Tomorrow Is A Critical Day
Tuesday, October 11, 2016
What To Do?
No changes from yesterday
Short Term:
Short term bulls, who entered the market, should maintain their positions.
New positions can be taken if the Wyckoff Wave either successfully tests the support line drawn from point D, or on a Spring of that support.
If I am incorrect and the Wyckoff Wave reacts sharply through the support, position should be closed.
There are no short-term positions to the downside.
Intermediate & Long Term:
Their are no intermediate or long term opportunities to the upside.
Long-term positions to the upside should be maintained.

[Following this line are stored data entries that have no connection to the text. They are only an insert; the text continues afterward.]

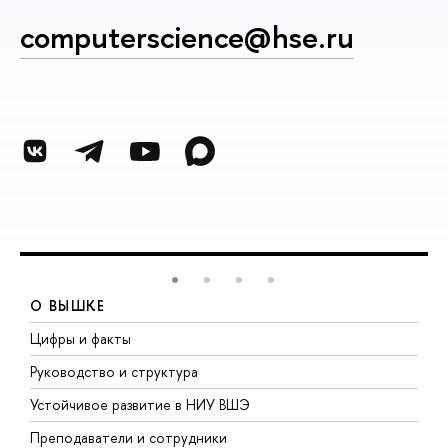
computerscience@hse.ru
О ВЫШКЕ
Цифры и факты
Л
Руководство и структура
Д
Устойчивое развитие в НИУ ВШЭ
О
Преподаватели и сотрудники
П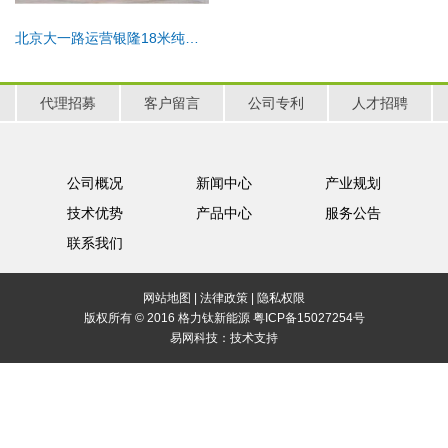
北京大一路运营银隆18米纯电动公交
代理招募
客户留言
公司专利
人才招聘
公司概况
新闻中心
产业规划
技术优势
产品中心
服务公告
联系我们
网站地图
|
法律政策
|
隐私权限
版权所有 © 2016 格力钛新能源
粤ICP备15027254号
易网科技：
技术支持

New positions to the upside can be taken on a successful Spring.
There are no intermediate or long term opportunities to the downside
Market Trends:
Intra-day: Down, using Reverse Use of Trend Lines
Short Term: Neutral.
Intermediate Term: Neutral
Long Term: Neutral
The stock market, as measured by the Wyckoff Wave, traded lower on decreased volume. It closed in the lower half of a narrower price spread, in a slightly oversold condition relative to the Technometer. The price spread and volume suggest a lack of supply.

A review of the intra-day waves suggests that for most of the day, supply dominated the market action. Some demand did return during the last hour and 40 minutes.
After a gap opening to the downside the Wyckoff Wave continued to react until it reached point D. After a brief, poor quality, rally to point E, supply returned and the Wyckoff Wave reacted to point F. Then, some demand returned and the Wyckoff Wave rallied for the remainder of the trading day. While demand was present, it was not particularly strong.
As the Wyckoff Wave moved into a significantly oversold position relative to its intra-day down trend channel, a new down trend channel, using the reverse use of trend lines has been drawn. It is marked by the dotted lines.
The Wyckoff Wave is in an intra-day positive divergence with its O-P Index when today’s close is compared to points F and D.
Although the Wyckoff Wave continued to react on good supply, it was unable, at both points D and F, to reach the new down trend channel’s support line. This is a minor indication of relative strength.
While demand was not particularly strong on the intra-day rallies off points D and F, the Wyckoff Wave does have an opportunity to weaken the new intra-day down trend channel.
All this suggests the Wyckoff Wave is reaching the support that is shown on the daily vertical line chart and is probably getting ready to rally.
The Optimism – Pessimism Index also reacted. It is in a very short-term slight positive divergence, with the Wyckoff Wave, when compared with point K. It is in a longer term positive inharmonious action with the Wyckoff Wave when compared with point D.
The Force Index reacted and is producing strong moderate readings. There is a mitigating impact on the slightly oversold Technometer.
Tomorrow, the Technometer will open in an oversold condition.

Today, the Wyckoff Wave continued its reaction off point N and is testing the support line drawn from point D. While supply was certainly present, it was not as strong as on Monday. This would suggest the Wyckoff Wave is preparing to test the support and rally.
If the Wyckoff Wave was going to Spring the support there is a good possibility it would’ve done so during the afternoon.
However, the Spring scenario, while its probability of success is reduced, is still a viable option.
Tomorrow will be a critical day. The Wyckoff Wave is either going to rally off the support, Spring the support or react strongly back into the trading range. These scenarios are listed in order of their probability of success.